> TASK STATEMENT:
Please report each line of the listing below that contains the word "chart", treating uppercase and lowercase letters as different.
== == ==
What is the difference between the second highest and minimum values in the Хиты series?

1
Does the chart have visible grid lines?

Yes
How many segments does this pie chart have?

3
== == ==
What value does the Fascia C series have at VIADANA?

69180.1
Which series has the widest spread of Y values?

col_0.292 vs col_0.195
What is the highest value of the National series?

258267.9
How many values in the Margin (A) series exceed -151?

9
== == ==
> EXERCISE SOLUTION:
Does the chart have visible grid lines?
How many segments does this pie chart have?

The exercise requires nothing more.